Comment by rurban

1 month ago

Local models are not comparable to the FOTA models at all. I know what I'm saying because I do have 4 local H100's in my server, and could run the very best local models. It's night and day. They are unusable and stupid.

I get perfectly acceptable results from a Strix Halo PC the size of a shoebox, man. An APU that uses ~150w, has 0 discrete GPUs, and a bill of $0/m. What's more, it doesn't go down every week, limit use, or change the terms at a whim.

I'll burn/discard 'frontier' tokens (at work) only because they're mandated and they foot the bill. I'd rather resell them; meet the asinine requirement from $EMPLOYER, provide cover for outsourcing to my equipment, and get a return for the hassle.

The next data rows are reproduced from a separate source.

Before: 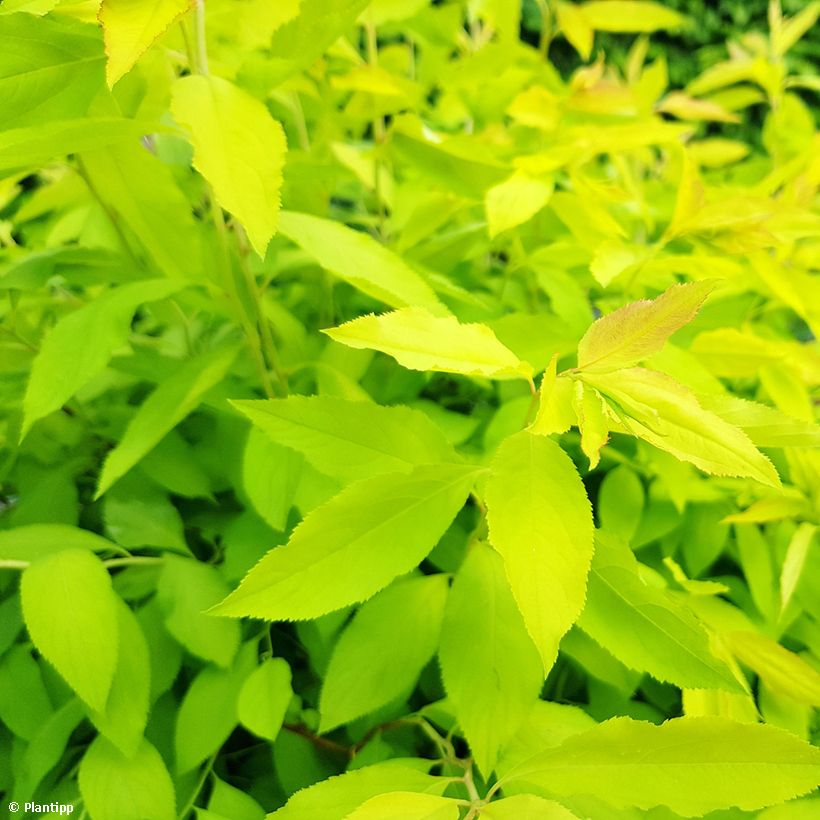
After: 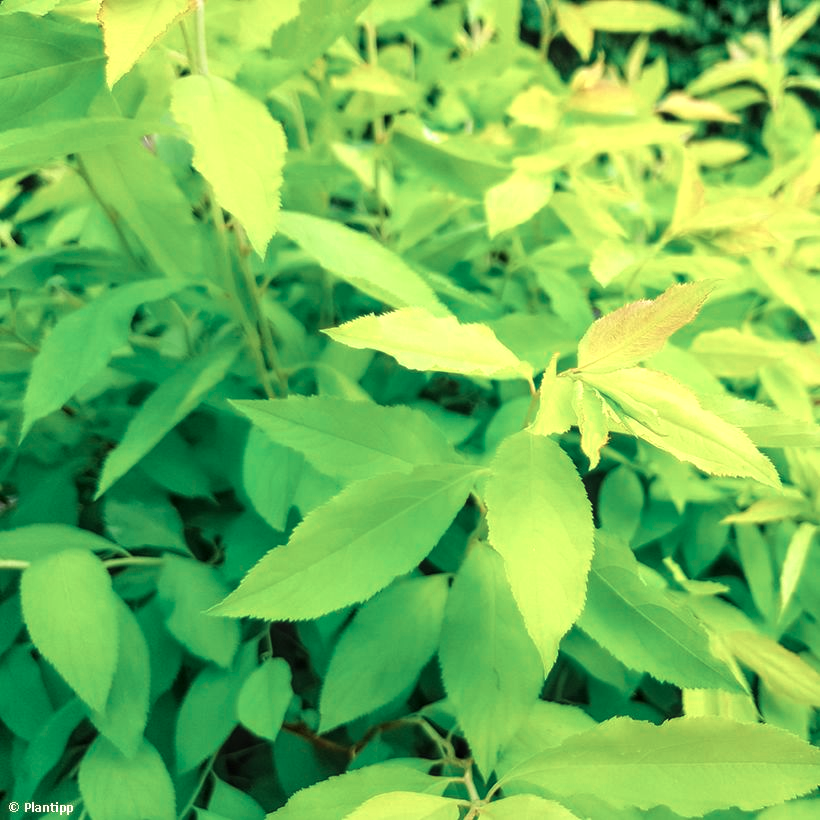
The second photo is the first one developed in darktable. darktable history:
tone equalizer: -8 EV -0.387 EV, -7 EV -0.394 EV, -6 EV -0.309 EV, -5 EV -0.19 EV, -3 EV 0.206 EV, -2 EV 0.347 EV, -1 EV 0.398 EV, +0 EV 0.407 EV, edges refinement/feathering 500, mask exposure compensation -1.57 EV, preserve details no
local contrast: on, module defaults
color zones: curves: ch0 [(0, 0.5) (0.125, 0.4) (0.25, 0.5) (0.375, 0.4) (0.5, 0.4) (0.625, 0.35) (0.75, 0.35) (0.875, 0.5)]; ch1 [(0, 0.35) (0.125, 0.45) (0.25, 0.35) (0.375, 0.35) (0.5, 0.35) (0.625, 0.35) (0.75, 0.45) (0.875, 0.35)]; ch2 [(0, 0.6) (0.125, 0.5) (0.25, 0.5) (0.375, 0.6) (0.5, 0.6) (0.625, 0.5) (0.75, 0.5) (0.875, 0.5)]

TLDR: perhaps you're holding it wrong or haven't tried the latest, as we so often hear. That's a lot of GPU for not much utility.

  • Well, my python and typescript folks are also happy with the simplier local models. But I'm using more advanced stuff, C/C++ embedded real-time, vision AI, and compilers.

    • Fair point. I treat LLMs like the forgetful junior we often hear about. The things I don't care to do, they (both local and hosted/'frontier') can. Boilerplate, very-well-described edits, some research/report, etc; a lot is riding on 'acceptable'.

      Easier to spawn another terminal pane/browser tab than hire a contractor, I just don't find the 'frontier' services/terms compelling.